Before the pandemic, I didn’t know what a Zoom was. Now I’ve gotten pretty good at some of the computer stuff. Chefs, we’re like hamsters on a wheel once we have restaurants going. Some of us think the place is going to burn down if we’re not there 18 hours a day, which isn’t true.

I created a studio here at my home. We got the lights and all that stuff down pat. We’re going to continue to do it because, number one, there’s income, and, number two, I have a lot to offer in a way of education, and number three, I like it. I like being home and being able to teach.

If there was any goodness in this crisis, it’s the time that you learned to step back and enjoy your homes and your families and your friends a little bit more. I’m talking about from a chef’s standpoint of trying not to work 80 hours a week. Maybe we can work 65. Maybe we can work less than what we do, and work from home a little bit. We have so much knowledge that doesn’t necessarily get shared with the public when they eat at your restaurant. When they can see it online, and they can ask questions, and it’s incredibly informative and fun. I give them an example about the way this works, or why I don’t do that. “Because I was living in France, and this is where I learned how to do this.” That becomes as important to the class as the actual recipe.

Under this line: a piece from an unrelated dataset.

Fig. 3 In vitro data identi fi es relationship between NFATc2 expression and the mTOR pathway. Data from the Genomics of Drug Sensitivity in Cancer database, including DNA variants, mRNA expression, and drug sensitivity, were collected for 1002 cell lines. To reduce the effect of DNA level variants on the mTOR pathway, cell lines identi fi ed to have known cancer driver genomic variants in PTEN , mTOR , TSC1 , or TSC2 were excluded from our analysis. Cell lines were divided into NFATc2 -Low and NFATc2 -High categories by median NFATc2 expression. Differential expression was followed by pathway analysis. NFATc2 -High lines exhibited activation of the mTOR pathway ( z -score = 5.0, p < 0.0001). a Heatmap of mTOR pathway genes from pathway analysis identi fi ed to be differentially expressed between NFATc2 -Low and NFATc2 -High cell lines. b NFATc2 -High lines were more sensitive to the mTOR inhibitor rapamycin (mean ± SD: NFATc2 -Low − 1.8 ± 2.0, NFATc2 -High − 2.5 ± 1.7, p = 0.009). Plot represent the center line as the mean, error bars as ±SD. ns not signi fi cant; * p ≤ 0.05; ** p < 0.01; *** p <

I’m what you’d call on the older side of chefs now, and I have a vast amount of experience and knowledge. Sharing that knowledge is something I want to do for the future anyway, in regard to larger-format cooking schools or redesigning how cooking schools are done right now.

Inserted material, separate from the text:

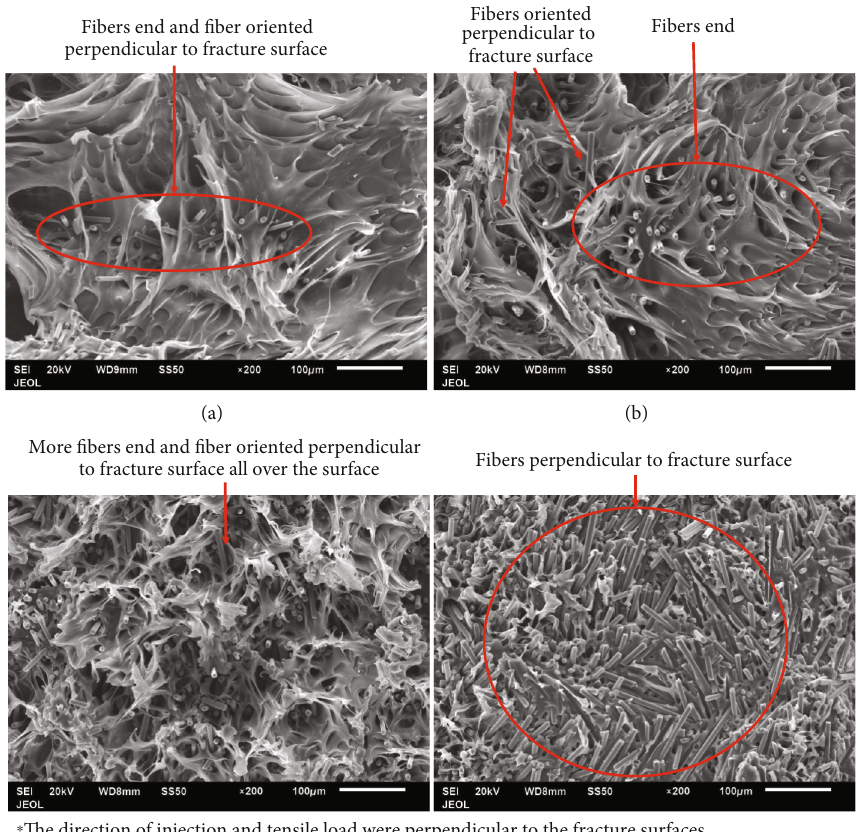
Figure 9: SEM images of tensile fracture surface for (a) PP/15SCF, (b) PP/20SCF, (c) PP/30SCF, and (d) PP/40SCF composites. Fiber on the core oriented parallel to the fracture surface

We actually had a birthday on CocuSocial. A viewer said, “It’s my birthday dinner and I’m cooking at home with my husband.” And the whole group sang happy birthday. All of a sudden she had a party. How many people were in the class I don’t remember, but it felt like we were out together. It was really cool.

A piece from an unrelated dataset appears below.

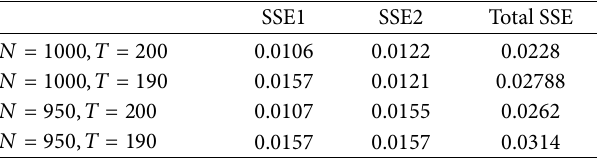
Table 2: SSE of the full sample and three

Some of the students are very curious about the restaurant business and how it operates. There’s a lot of mystery and rumors about the darkness of the restaurant industry, the late hours and the nightlife and the struggles. I think it’s important to teach people—even the young students that are going into the culinary colleges—some history of food, but more about what’s in the now. You can reference the history, but I don’t think chefs need to learn how to cook a dish from 60 years ago that nobody wants to eat anyway. People don’t want salt cod anymore. We don’t need to teach them how to make salt cod when we have refrigeration.

I unpacked a thousand cookbooks and put them in the library downstairs. I’ve had a resurgence in passion for why I love cooking, and a reminder of why I love cooking. I’ve also been reminded—and it sounds weird—how good of a cook I am. I’m a sloppy cook at home, and I’m a terrible dishwasher and a bad shopper, but when I get the pots and pans going—it’s a sense of freedom for me. It’s like I’m a drummer who hasn’t been able to play for a long time. All of a sudden you sit down in front of a kit, and all you have is time to play, and you start reconnecting with the rhythm of what you do for a living.

Most of the chefs in my league, we don’t cook on a daily basis anymore. We’re actually designers, we’re therapists, we’re accountants, we’re firemen putting out fires, you name it. So it was a reconnection for me in a positive way. The connection to other people through food can be a good vehicle to communicate a sense of hope, of getting through this. That’s how I use my videos.